The opening sequence between Joy (Shirley Henderson) and her husband Allen (Michael Kenneth Williams) mirror’s the previous film’s intro, but this devastating interaction carries more weight mainly because Soldonz never descends into acidic rage during the confrontation. The pain, the heartache, the exhaustion, mostly remains repressed beneath a facade of normalcy. At this point in his career, Soldonz seems to understand the power of silence, those waiting moments in between the tent poles of hope and disappointment, and he finds so much poignancy within this spectrum. Soldonz continues this motif throughout the film, no matter if it’s the haunting sequence between pedophile Bill (Ciaran Hinds) and his now grown son, or when Harvey (Michael Lerner) hopelessly tries to console Timmy (Dylan Riley Snider) during a particularly vulnerable moment. Soldonz becomes a master at keeping characters sequestered by the invisible boundaries of perception and reality, while ghosts of the past become ghosts of the present.

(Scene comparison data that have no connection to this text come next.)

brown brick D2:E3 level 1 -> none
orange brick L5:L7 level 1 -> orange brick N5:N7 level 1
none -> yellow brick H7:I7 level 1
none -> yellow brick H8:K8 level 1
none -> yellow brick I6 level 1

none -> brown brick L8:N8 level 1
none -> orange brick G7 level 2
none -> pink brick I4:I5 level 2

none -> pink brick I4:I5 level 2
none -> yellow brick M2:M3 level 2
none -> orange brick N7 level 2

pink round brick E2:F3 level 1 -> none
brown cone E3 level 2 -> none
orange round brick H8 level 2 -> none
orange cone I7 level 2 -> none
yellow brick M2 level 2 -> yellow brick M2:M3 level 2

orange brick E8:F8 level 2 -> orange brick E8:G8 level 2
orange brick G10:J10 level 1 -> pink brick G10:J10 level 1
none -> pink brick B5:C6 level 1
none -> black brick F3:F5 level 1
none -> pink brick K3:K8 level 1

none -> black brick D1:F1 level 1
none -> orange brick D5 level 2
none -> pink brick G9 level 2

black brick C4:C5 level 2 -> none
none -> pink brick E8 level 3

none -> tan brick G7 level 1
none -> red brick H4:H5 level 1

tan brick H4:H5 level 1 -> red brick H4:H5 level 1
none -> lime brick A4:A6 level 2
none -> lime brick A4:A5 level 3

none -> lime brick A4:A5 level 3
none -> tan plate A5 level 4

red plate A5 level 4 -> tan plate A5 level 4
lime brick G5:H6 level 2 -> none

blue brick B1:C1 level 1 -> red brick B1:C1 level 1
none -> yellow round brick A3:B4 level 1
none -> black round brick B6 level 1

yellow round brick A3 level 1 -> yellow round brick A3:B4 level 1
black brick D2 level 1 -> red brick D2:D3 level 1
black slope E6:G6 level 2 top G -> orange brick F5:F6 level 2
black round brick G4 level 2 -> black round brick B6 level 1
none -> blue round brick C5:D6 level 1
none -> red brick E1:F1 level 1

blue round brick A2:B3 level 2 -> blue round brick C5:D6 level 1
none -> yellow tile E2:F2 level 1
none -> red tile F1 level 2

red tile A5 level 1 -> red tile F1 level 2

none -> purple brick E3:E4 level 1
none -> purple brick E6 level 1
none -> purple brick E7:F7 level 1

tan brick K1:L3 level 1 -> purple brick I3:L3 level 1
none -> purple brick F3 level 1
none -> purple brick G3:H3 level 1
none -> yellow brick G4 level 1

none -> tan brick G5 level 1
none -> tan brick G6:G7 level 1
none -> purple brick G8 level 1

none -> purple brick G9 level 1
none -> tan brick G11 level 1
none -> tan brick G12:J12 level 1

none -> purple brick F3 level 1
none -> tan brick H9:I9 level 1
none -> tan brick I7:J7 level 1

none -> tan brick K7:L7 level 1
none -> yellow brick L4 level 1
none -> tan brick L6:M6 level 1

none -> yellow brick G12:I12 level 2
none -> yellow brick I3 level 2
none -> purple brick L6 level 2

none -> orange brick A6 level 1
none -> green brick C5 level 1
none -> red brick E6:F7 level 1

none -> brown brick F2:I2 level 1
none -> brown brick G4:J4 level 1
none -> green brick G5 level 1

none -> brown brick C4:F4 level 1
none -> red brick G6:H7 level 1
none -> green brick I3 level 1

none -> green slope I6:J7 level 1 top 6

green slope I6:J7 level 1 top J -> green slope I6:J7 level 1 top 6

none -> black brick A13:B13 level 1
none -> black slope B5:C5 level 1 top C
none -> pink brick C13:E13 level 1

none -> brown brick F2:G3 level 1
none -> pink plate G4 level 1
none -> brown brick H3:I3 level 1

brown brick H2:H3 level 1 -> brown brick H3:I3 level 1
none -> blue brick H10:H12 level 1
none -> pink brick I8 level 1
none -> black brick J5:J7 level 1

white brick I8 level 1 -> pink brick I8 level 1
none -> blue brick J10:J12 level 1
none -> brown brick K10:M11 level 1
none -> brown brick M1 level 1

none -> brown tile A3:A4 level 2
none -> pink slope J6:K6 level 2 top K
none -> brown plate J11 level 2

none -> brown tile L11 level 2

Watching Happiness and Life During Wartime back-to-back helps clarify why the repellent venom of the first is far less convincing than the sequel’s deft attention to humanity. But taken as one long time-line of familial trauma, it’s hard to separate the two since they are so obviously connected by the tissue of regret and weakness. Soldonz specifically morphs the dire and flat colors of Happiness into a vibrant splash of Florida sun and California gloss, providing a visual trajectory to pace alongside the various character evolutions. This visual schematic, along with certain heightened sequences where dreams and phantasms play a key role, make Life During Wartime a more nuanced and fateful cinematic experience, one less dependent on shock and awe and more focused on the changing faces of a generation at war with themselves.